The former Unity Academy student, who now works on Blackpool seafront while also looking after his granddad following a stroke, decided to go private with his transition as NHS waiting times for specialist clinics currently stand at five years before a first appointment.

Following that first appointment, patients must attend a series of follow-up appointments before being approved for hormone replacement therapy – meaning many trans people wait seven years or more before receiving treatment on the NHS.

Perri said: "I’d always kind of not liked myself, but I didnt know why. When I figured out what trans was, I related to what other trans people were saying and it just clicked and I realised it sounded just like me.

Transgender teenager Perri Taylor is raising money to pay for his surgery, which has a waiting list of 5 years on the NHS. Photo: Kelvin Stuttard

“Unfortunately I got outed in high school and was bullied quite badly. I got called slurs. I was that kid that everyone spoke about. I was constantly getting into fights.

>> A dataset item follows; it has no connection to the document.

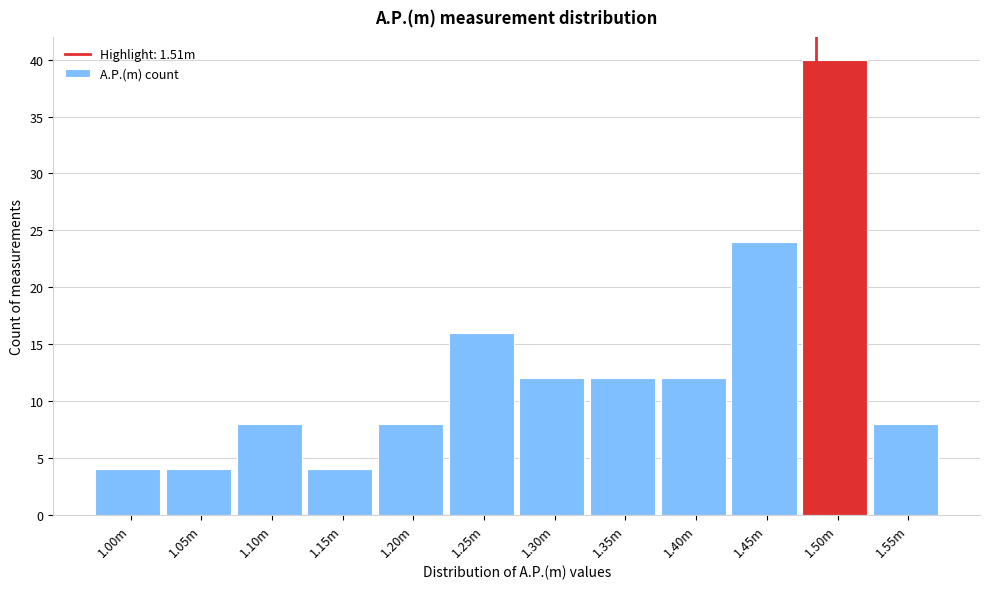

Reading left to right, transcribe all the data shown in this chart.

4	4	8	4	8	16	12	12	12	24	40	8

“I was so insecure, I didn’t want to be seen by anyone, by the world. I just wanted to be invisible.

“Since leaving high school I’ve found myself in a better place and working is definitely better for my mental health. But the dysphoria is still there.”

Perri’s mum Katie Myers, 40, said: “When Perri came to me a few years ago saying he was transgender, in the very beginning I said come back in six months if you still feel that way because I thought he would go back. But six months later he felt the same way, so we went through GenderGP (a private trans health clinic) and he’s been on hormones for a year now.

“He’s desperate for surgery. It must be a nightmare for him on a daily basis, walking around with a female body when he's not that person. He's saved about £500 so far – but it costs a heck of a lot more than that.

"To be stuck that way makes him feel very depressed. I can only imagine. he's gone through stages where people have called him names, and that has been hard to live with.

“I'll do whatever I can to help. That's what being a mum is about. It was difficult in the beginning, it was very hard to adjust, but at the end of the day, your kid’s happiness is the most important thing.

“As a single mum, I don’t have a massive amount of money. I wish I did. But I do look for ways to support him.

“My biggest fear is hatred. There’s a lot of hatred out there for trans people. That’s what worries me most as a mum.”